“The Sacrament”: Drinking the Kool-Aid on found footage horror




After celebrating (and subverting)  ’80s horror with “The House of the Devil” and classic bump-in-the-dark ghost stories with “The Innkeepers,” director Ti West has broken away decisively with his new film “The Sacrament.” (West brought the film to the Wisconsin Film Festival in April, and it’s out on DVD this week). The question is whether in shifting away from smart homage and into something more distinctive, West has lost more than he’s gained.

“The Sacrament” is a mockumentary, but West has avoided the shaky-cam scares of “The Blair Witch Project” and a hundred other “found horror” movies for something simpler and more classical. In fact, what we’re supposed to be watching in “The Sacrament” isn’t “found horror” at all but a Vice documentary, one of those rock ’em sock ’em reports in which bro reporters embed themselves in dangerous situations for fun and profit. (There’s even a thrashing rock soundtrack to the first scenes of the film.)

In this case, the dangerous situation is a mysterious commune deep in Central America. Reporter Sam (AJ Bowen), photographer Patrick (Kentucker Audley) and cameraman Jake (“Drinking Buddies” director Joe Swanberg) head down to the commune, which has the tranquil name of Eden Parish, to investigate. One of them has a personal stake in the trip — Patrick’s sister Caroline (Amy Seimetz), a former drug addict, is now living in the encampment. (Sharp-eyed horror fans will notice that nearly all these names also appear in the credits of the home invasion horror film “You’re Next,” and that film’s “final girl,” Sharli Vinson, even has a small role here as well.)

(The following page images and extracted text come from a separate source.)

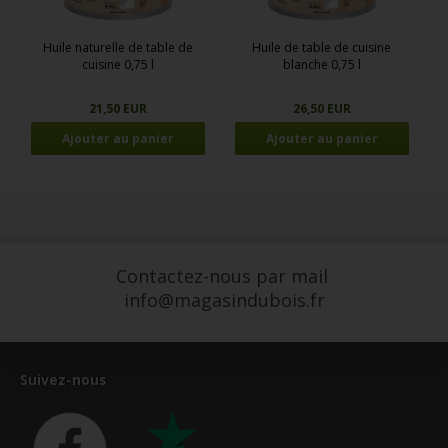
Huile naturelle de table de
Huile de table de cuisine
cuisine 0,75 l
blanche 0,75 l
21,50 EUR
26,50 EUR
Contactez-nous par mail
info@magasindubois.fr
Suivez-nous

What they find seems like a collectivist paradise — kids playing, people happy tilling the soil, smiles everywhere as folks talk about the unseen “Father” who runs Eden Parish with a seemingly gentle but firm hand. Why, then, the film crew wonders, are there armed guards surrounding the camp. To keep people out, or in?


Normally, this would be a typical Ti West slow boil of suspense. Except that, in “The Sacrament,” anyone who is familiar with the Jonestown Massacre knows exactly what is going on and exactly where this is going. Things do finally build to a head in the film’s showstopping scene, in which Father reveals himself to be an avuncular, folksy old man (Gene Jones) who parries Patrick’s questions so easily in an interview before the entire congregation. It’s a great scene, both for Jones’ canny good ol’ boy performance and for the underlying dread as Patrick realizes he’s up against an impregnable, dangerous kind of faith, and is powerless to outwit it using reason.

Oddly, though, given how thoroughly Father has beaten back his questioners, he apparently is so spooked that he puts his “Final Solution” plan into motion. It really comes out of nowhere, seemingly dictated by the real-life Jonestown rather than what’s actually happening on the screen. So while it’ s certainly sickening to watch, it’s hard to feel anything beyond that, and watching the three filmmakers try to get out alive with a little girl feels a little unseemly, overlaying a standard horror ending onto an unspeakable real-life tragedy.

“The Sacrament” is distinctive for showing us its horrors not in shadows, but under sunny skies amid green fields. But this visual texture isn’t enough to make up for a lack of emotional texture — in the end, we’re always outsiders like the film crew, watching uncomprehendingly as the faithful willingly follow their prophet into destruction.